Permissionless Innovation and Global Innovation Arbitrage
Discouraging technological innovation in the United States will not prevent that innovation from happening. This theory is what my colleague Adam Thierer calls “innovation arbitrage.” Simply put, rather than fighting with regulators, innovators will simply go where they are welcome. As Thierer explains,
[I]nnovators can, and will with increasing regularity, move to those jurisdictions that provide a legal and regulatory environment more hospitable to entrepreneurial activity. Just as capital now fluidly moves around the globe seeking out more friendly regulatory treatment, the same is increasingly true for innovations. And this will also play out domestically as innovators seek to play state and local governments off each other in search of some sort of competitive advantage.
While flight-sharing platforms have been grounded in the United States, they have taken off in Europe. Wingly, a European flight-sharing company, recently secured 2 million euros to expand its network across the continent. Its online platform enables 150,000 users to hop aboard small private aircraft operated by 10,000 licensed pilots in France, Germany, and the United Kingdom.
Instead of viewing these platforms as a threat, European Aviation Safety Agency (EASA) administrators have recognized that these platforms were simply extending existing practices by leveraging web-based tools that are already in place. EASA thus expanded its existing regulations to include these internet-based platforms, and it has actively worked with flight-sharing platforms such as Wingly to promote safety. Until the FAA adopts a more accommodating and innovation-friendly disposition, Europe is likely to continue outpacing the United States in this space.
Flight-sharing platforms are but one example. Innovators working on genome editing, commercial drones, driverless cars, and the sharing economy are all finding more hospitable homes outside the regulatory purview of the United States.
Reclaiming a Culture of Permissionless Innovation
To ensure that the United States remains a leader in the innovation economy, our public policy must have some tolerance for mistakes, failures, and learning so that innovation can continue to move forward. We must reclaim the culture of permissionless innovation that has fueled the growth of the commercial internet and the economic benefits that it has generated. Doing so requires a technological freedom not found in many of the current regulatory approaches.

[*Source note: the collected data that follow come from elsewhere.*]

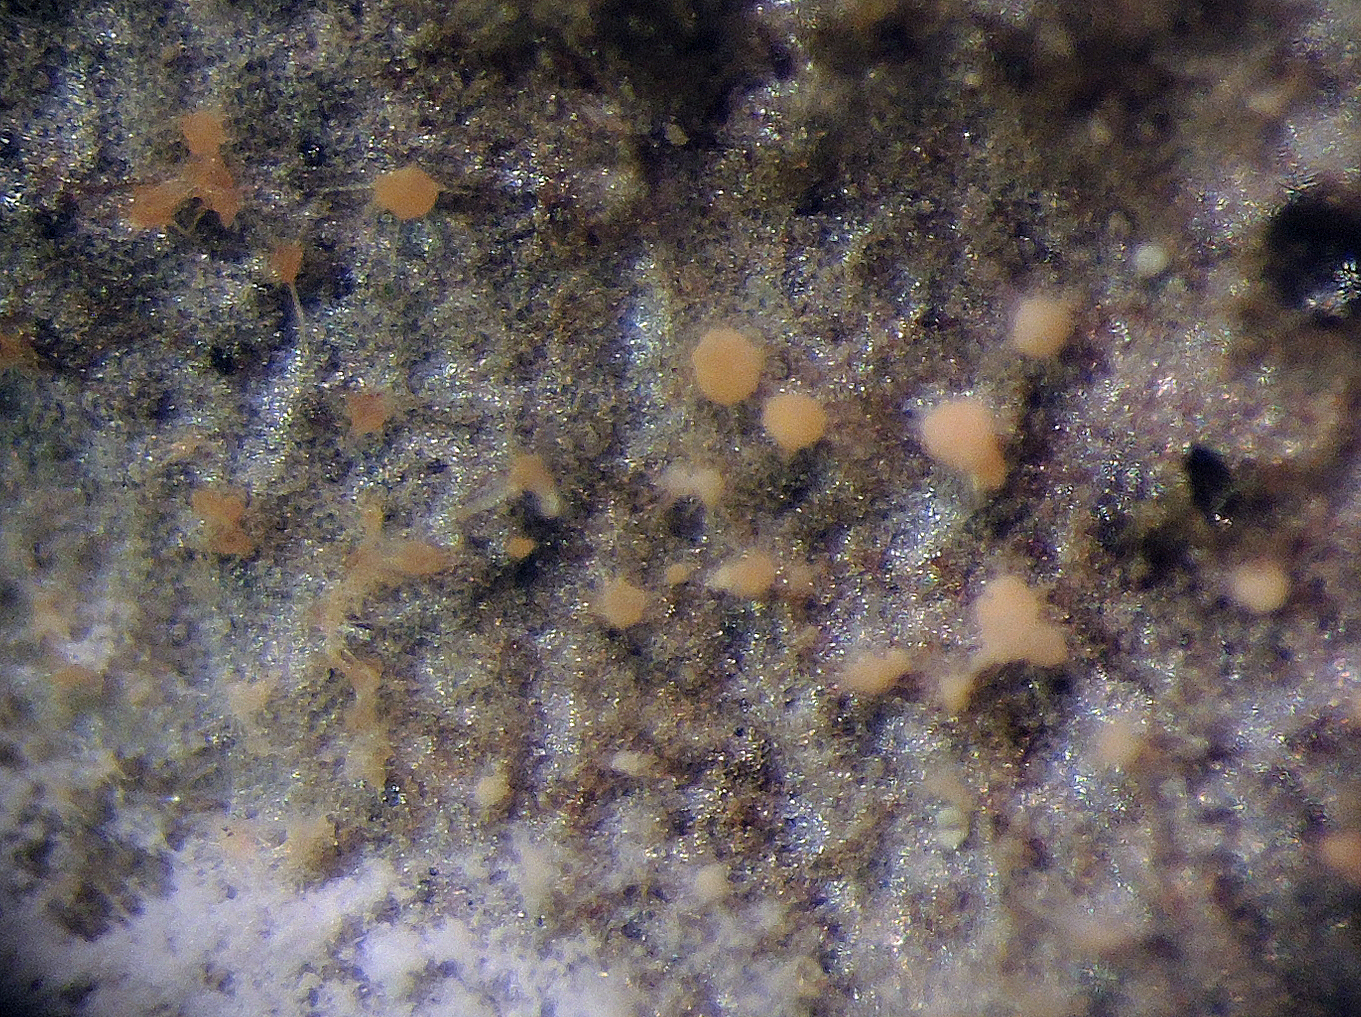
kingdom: Fungi
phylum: Ascomycota
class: Sordariomycetes
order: Hypocreales
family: Nectriaceae
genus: Pseudonectria
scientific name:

In any number of regulatory domains, there are serious and legitimate concerns that make it tempting to require innovators to seek approval before they proceed. While regulatory approval can address many of those concerns, it is done at the expense of continued innovation and economic growth. As my colleague James Broughel explained in his recent book on regulation and economic growth, “Regulations should nurture and not stifle the factors known to be important for growth. These factors include productivity, investment, competition, human capital, institutions, and all the various forms of technological innovation.”
I thank the committee for its interest in and attention to these issues, as well as for the opportunity to testify.